Customers can influence Azure to prefer one ExpressRoute circuit over another one using one of the following techniques (listed in the order of effectiveness):
- Advertising more specific route over the preferred ExpressRoute circuit compared to other ExpressRoute circuit(s).
- Configuring higher Connection Weight on the connection that links the virtual network to the preferred ExpressRoute circuit. This is an Azure side configuration and done on ExpressRoute Connection
- Advertising the routes over less preferred ExpressRoute circuit with longer AS Path (AS Path prepend)
The image below shows redundant ExpressRoute connectivity (parallel path) established between customer’s on-premises locations and a single Azure VNet in an Australia East region (For the sake of simplicity, I’ve just considered a single Azure region, however, the same principle applies when designing multi-region Azure deployment). It shows how Specific Route Advertisement helps control the traffic flow over parallel ER paths:
Because /25 is more specific, compared to /24, Azure would send the traffic destined to 10.1.11.0/24 via Primary ExpressRoute in the normal state. If both the connections of Primary ExpressRoute circuit go down, then the VNet would see the 10.1.11.0/24 route advertisement only via Secondary ExpressRoute; and therefore, the standby circuit is used in this failure state.
The Connection Weight property of the Azure ExpressRoute connection object can be used to direct Azure to route traffic over selected (preferred) path:
The default connection weight is 0. By setting the weight of the connection for Primary ExpressRoute higher (100) than that of Secondary ExpressRoute, Azure is influenced to use the Primary ExpressRoute when sending traffic back to on-prem.

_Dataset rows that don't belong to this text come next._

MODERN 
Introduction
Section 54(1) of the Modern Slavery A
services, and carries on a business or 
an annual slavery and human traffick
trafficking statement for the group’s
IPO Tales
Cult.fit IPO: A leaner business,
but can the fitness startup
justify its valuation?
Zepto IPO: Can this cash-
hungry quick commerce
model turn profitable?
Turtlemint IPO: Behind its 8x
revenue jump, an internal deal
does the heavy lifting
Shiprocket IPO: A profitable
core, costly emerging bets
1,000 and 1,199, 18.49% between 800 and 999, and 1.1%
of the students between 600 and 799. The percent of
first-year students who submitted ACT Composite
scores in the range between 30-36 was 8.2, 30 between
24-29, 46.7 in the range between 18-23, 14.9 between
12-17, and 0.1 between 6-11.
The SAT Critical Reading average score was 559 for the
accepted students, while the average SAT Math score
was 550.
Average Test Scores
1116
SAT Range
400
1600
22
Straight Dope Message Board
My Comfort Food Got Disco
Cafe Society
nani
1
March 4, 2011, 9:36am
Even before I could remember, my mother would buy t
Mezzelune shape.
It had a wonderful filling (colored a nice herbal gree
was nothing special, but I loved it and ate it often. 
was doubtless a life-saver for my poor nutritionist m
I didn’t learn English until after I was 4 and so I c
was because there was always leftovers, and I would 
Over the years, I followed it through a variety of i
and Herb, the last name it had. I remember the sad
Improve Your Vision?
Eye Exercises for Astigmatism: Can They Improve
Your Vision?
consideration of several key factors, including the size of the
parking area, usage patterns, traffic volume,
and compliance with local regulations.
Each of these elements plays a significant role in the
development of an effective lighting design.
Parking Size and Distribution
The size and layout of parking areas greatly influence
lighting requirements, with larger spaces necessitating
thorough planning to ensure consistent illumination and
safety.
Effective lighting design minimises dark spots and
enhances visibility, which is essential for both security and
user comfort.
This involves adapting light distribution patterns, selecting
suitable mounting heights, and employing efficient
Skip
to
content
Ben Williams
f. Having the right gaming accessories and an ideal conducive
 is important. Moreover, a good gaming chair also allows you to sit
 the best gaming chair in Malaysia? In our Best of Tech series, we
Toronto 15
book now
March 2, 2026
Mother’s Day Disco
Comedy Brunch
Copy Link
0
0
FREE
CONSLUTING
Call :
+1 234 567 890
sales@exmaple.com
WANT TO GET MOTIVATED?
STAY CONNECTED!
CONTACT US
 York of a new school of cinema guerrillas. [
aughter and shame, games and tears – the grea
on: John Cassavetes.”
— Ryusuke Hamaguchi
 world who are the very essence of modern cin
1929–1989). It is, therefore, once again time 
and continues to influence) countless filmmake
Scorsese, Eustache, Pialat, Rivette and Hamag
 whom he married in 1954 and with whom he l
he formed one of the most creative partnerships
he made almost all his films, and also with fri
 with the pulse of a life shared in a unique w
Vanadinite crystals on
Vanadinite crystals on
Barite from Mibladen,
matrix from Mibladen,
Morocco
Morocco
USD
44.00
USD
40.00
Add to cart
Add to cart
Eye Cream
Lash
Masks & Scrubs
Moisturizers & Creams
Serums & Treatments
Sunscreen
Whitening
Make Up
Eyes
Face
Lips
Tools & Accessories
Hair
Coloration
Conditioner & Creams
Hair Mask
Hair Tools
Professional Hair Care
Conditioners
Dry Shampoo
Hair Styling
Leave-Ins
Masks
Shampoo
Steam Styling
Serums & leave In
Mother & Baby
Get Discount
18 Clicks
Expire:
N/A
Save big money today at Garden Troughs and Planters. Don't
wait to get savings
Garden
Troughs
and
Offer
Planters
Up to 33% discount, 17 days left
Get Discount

When a VNet receives a route prefix advertised via more than one ExpressRoute circuit, the VNet will prefer the connection with the highest weight:
If both the connections of Primary ExpressRoute go down, then the VNet would see the 10.1.11.0/24 route advertisement only via Secondary ExpressRoute; and therefore, the standby circuit is used in this failure state.
Finally, the AS Path Prepend is shown below – the route advertisement over Primary ExpressRoute indicates the default behaviour of eBGP. On the route advertisement over Secondary ExpressRoute, the on-premises network’s ASN (345 345) is prepended additionally on the route’s AS path (345). When the same route is received through multiple ExpressRoute circuits, per the eBGP route selection process, VNet would prefer the route with the shortest AS path:
If both the connections of Primary ExpressRoute go down, then the VNet would see the 10.1.11.0/24 route advertisement only via Secondary ExpressRoute. Consequentially, the longer AS path would become irrelevant, and the standby ER circuit would be used in this failure state.
When using any of the above three techniques to influence Azure to prefer one ExpressRoute over other(s), also ensure that the on-premises network prefers the same ExpressRoute path for Azure bound traffic to avoid asymmetric flows. Typically, local preference value is used to influence on-premises network to prefer one ExpressRoute circuit over others. Local preference is an internal BGP (iBGP) metric. The BGP route with the highest local preference value is preferred.
Note: Microsoft does not support any router redundancy protocols (for example, HSRP, VRRP) for high availability configurations. A redundant pair of BGP sessions per peering for high availability is only supported method.
Important: When using ExpressRoute circuits in a stand-by configuration, it is recommended to actively manage them and periodically test failover operation.